Pennsylvania Supreme Court Holds Employers Have Duty to Protect Employee Data from Cyberattacks

White and Williams LLP
Contact

White and Williams LLP

As much of the country’s workforce traveled on Wednesday for the Thanksgiving holiday, the Supreme Court of Pennsylvania issued a decision that some may view as a turkey: under Pennsylvania law, employers have an independent duty to protect employee data from cyberattacks. Specifically, in Dittman v. UPMC, 2018 Pa. LEXIS 6051 (Pa. Nov. 21, 2018), the court held that:

  • An employer has “a legal duty to exercise reasonable care to safeguard” employee personal data stored on internet-accessible computer systems.
  • Under the economic loss doctrine, recovery for purely pecuniary damages is permissible under a negligence theory “provided that the plaintiff can establish the defendant’s breach of a legal duty arising under common law that is independent of any duty assumed pursuant to contract.”

###

*Directions*
• A. In the article on the Dittman ruling, under what theory may a plaintiff recover purely pecuniary damages under the economic loss doctrine?
• B. From the article on the Dittman ruling, copy word for word the passage starting with "As much of the" and going on through "internet-accessible computer systems.".
The listing has no role in this exercise.

###

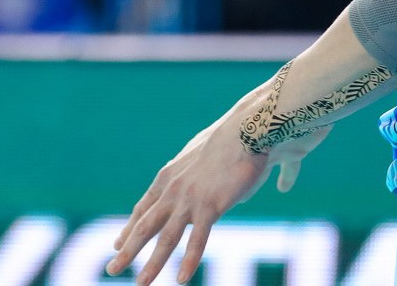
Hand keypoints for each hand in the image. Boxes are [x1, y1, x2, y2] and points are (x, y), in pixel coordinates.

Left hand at [106, 122, 330, 284]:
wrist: (251, 125)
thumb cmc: (243, 137)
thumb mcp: (225, 154)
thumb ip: (238, 173)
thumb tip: (284, 184)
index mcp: (172, 174)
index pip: (146, 206)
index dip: (131, 226)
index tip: (119, 242)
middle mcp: (174, 187)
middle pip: (145, 225)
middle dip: (128, 250)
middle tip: (112, 269)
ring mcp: (189, 198)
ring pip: (164, 239)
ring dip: (151, 265)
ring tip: (139, 285)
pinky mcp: (210, 205)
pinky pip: (197, 240)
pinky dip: (189, 261)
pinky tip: (181, 280)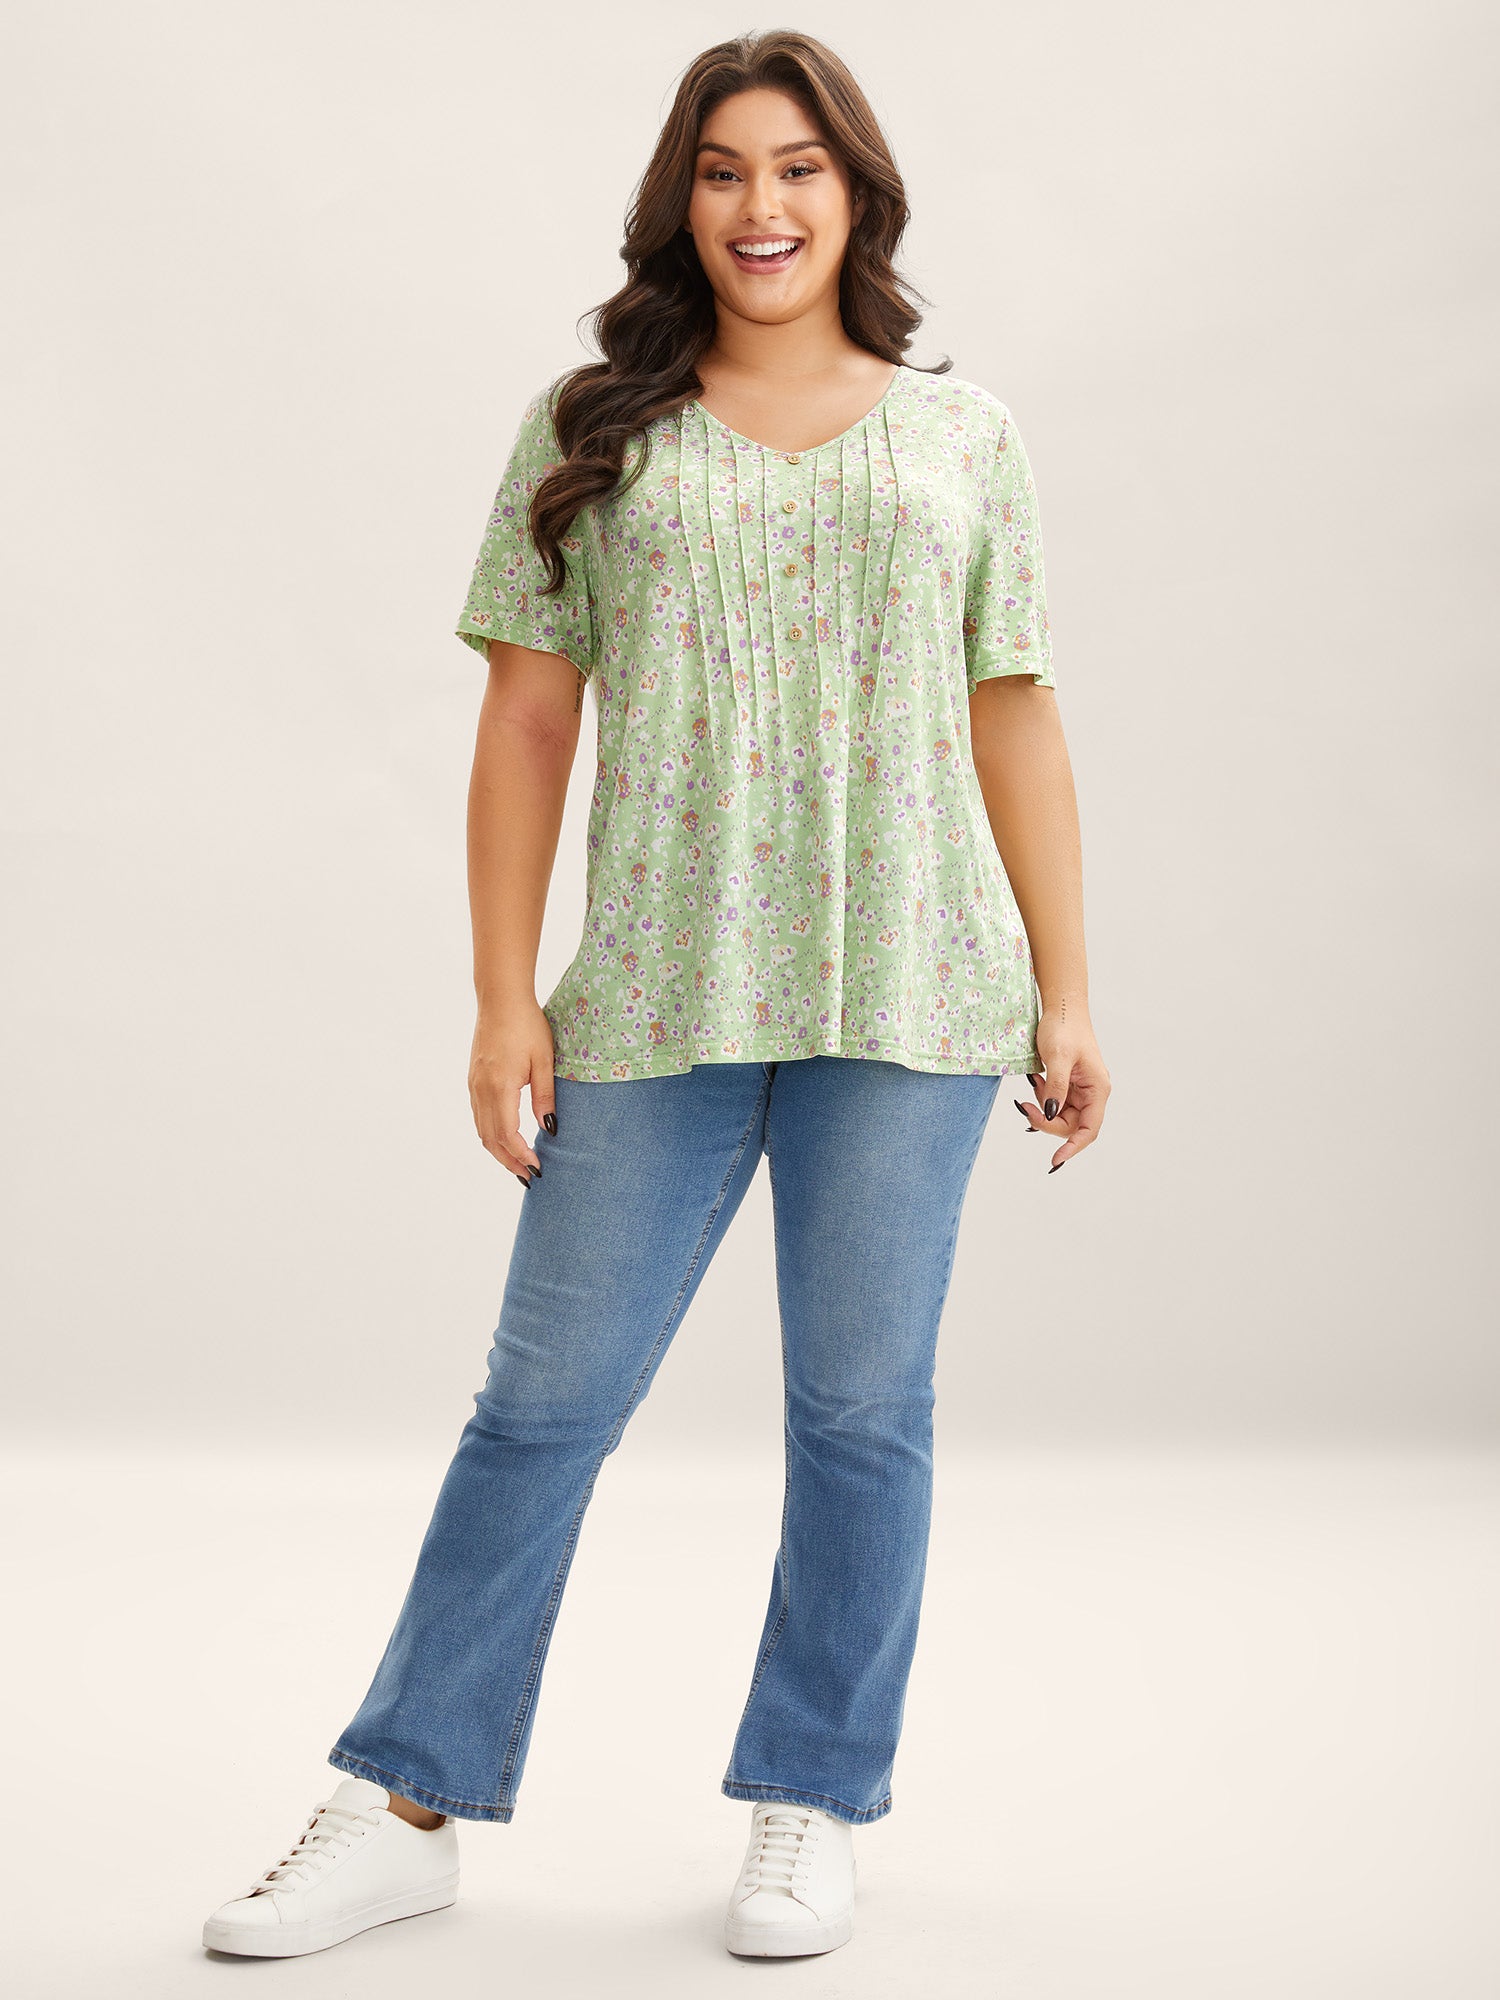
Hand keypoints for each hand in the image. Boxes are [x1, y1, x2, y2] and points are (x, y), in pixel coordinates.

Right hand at [469, 999, 555, 1187]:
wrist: (500, 999)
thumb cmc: (527, 1025)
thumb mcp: (544, 1060)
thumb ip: (545, 1096)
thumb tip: (549, 1128)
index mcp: (500, 1086)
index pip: (508, 1134)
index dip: (521, 1155)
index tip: (538, 1168)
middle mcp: (481, 1089)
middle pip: (490, 1139)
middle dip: (509, 1161)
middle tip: (528, 1177)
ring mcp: (474, 1085)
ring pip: (481, 1130)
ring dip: (498, 1151)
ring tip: (518, 1164)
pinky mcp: (473, 1080)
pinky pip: (479, 1116)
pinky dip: (491, 1134)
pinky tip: (505, 1139)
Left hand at [1013, 1009, 1110, 1171]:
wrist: (1061, 1007)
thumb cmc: (1064, 1027)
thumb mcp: (1058, 1057)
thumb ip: (1056, 1087)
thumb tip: (1052, 1113)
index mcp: (1097, 1089)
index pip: (1089, 1129)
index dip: (1073, 1147)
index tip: (1054, 1159)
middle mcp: (1091, 1093)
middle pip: (1070, 1126)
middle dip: (1047, 1121)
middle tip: (1024, 1108)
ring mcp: (1079, 1090)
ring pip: (1059, 1116)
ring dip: (1042, 1108)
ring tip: (1034, 1082)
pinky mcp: (1067, 1085)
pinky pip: (1053, 1102)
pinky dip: (1041, 1096)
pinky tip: (1036, 1078)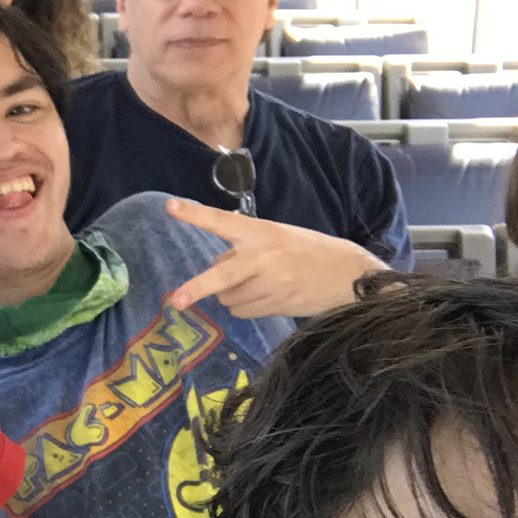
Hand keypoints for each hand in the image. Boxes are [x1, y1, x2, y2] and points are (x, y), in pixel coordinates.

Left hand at [165, 198, 383, 318]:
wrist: (347, 275)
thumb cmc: (308, 251)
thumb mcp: (277, 237)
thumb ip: (246, 247)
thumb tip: (216, 268)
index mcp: (261, 231)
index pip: (222, 221)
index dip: (195, 214)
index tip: (170, 207)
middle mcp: (262, 257)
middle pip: (220, 276)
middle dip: (196, 288)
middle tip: (177, 301)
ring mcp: (269, 284)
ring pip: (227, 297)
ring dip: (231, 294)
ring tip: (257, 283)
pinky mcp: (275, 305)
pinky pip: (241, 311)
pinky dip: (244, 306)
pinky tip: (265, 296)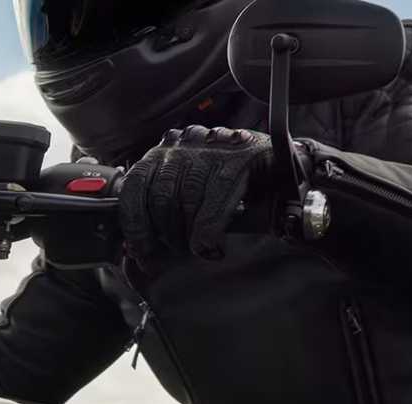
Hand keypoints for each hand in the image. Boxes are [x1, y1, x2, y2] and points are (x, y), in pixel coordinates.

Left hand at [119, 125, 273, 261]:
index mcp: (162, 153)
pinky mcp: (240, 157)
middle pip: (160, 197)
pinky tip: (211, 247)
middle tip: (176, 250)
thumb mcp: (186, 190)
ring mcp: (212, 148)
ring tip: (196, 247)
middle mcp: (182, 145)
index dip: (134, 224)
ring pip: (187, 199)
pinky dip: (209, 231)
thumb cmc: (226, 181)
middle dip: (166, 233)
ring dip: (189, 234)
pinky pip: (215, 200)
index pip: (134, 187)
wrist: (278, 164)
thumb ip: (161, 211)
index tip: (139, 250)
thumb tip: (136, 248)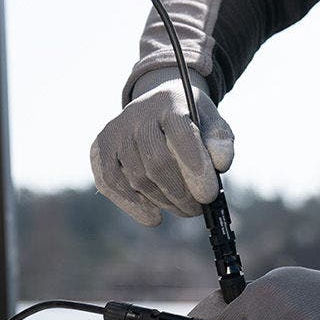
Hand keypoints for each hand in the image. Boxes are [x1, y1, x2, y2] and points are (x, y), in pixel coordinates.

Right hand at [89, 73, 234, 225]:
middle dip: (181, 193)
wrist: (156, 105)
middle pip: (157, 163)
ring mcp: (115, 132)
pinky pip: (111, 184)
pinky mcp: (99, 148)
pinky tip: (154, 216)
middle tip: (198, 209)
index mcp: (169, 103)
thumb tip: (220, 164)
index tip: (209, 196)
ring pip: (138, 179)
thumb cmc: (190, 121)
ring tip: (183, 208)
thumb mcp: (211, 124)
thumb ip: (220, 141)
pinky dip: (133, 206)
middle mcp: (137, 115)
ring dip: (164, 202)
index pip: (181, 136)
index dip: (195, 169)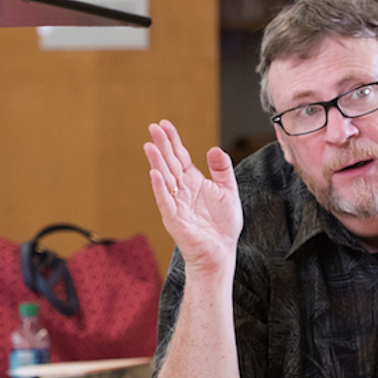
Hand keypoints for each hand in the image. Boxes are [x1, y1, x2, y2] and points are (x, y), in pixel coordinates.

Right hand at [143, 120, 242, 271]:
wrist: (221, 252)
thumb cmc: (223, 225)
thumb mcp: (228, 191)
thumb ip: (222, 169)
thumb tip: (214, 148)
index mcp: (193, 181)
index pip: (180, 156)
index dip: (173, 140)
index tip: (164, 124)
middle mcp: (182, 190)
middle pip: (169, 163)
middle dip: (161, 145)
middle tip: (153, 127)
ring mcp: (176, 204)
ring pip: (164, 179)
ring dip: (157, 162)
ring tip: (150, 146)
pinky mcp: (174, 220)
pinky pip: (165, 202)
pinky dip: (160, 188)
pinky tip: (155, 174)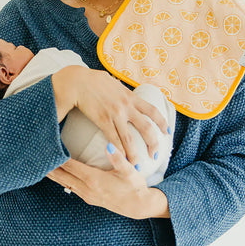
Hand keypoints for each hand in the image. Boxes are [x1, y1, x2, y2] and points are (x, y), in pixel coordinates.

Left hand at [46, 143, 169, 219]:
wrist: (139, 206)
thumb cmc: (135, 186)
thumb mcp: (129, 171)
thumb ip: (118, 158)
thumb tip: (108, 146)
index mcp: (94, 180)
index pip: (71, 167)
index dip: (60, 158)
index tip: (50, 148)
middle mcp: (87, 189)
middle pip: (63, 177)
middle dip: (51, 168)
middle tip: (38, 158)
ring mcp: (87, 195)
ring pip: (65, 184)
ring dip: (54, 175)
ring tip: (42, 167)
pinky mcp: (90, 198)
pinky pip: (72, 188)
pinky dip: (63, 181)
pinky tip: (59, 176)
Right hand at [52, 66, 169, 165]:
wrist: (77, 81)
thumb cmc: (92, 79)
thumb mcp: (112, 81)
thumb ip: (119, 88)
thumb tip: (121, 87)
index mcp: (130, 96)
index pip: (152, 111)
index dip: (162, 122)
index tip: (167, 132)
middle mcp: (127, 106)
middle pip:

###

*Problem solutions*
• A. Under a negligence theory.

• B.
As much of the country’s workforce traveled on Wednesday for the Thanksgiving holiday, the Supreme Court of Pennsylvania issued a decision that some may view as a turkey: under Pennsylvania law, employers have an independent duty to protect employee data from cyberattacks. Specifically, in Dittman v. UPMC, 2018 Pa. LEXIS 6051 (Pa. Nov. 21, 2018), the court held that:

  • An employer has “a legal duty to exercise reasonable care to safeguard” employee personal data stored on internet-accessible computer systems.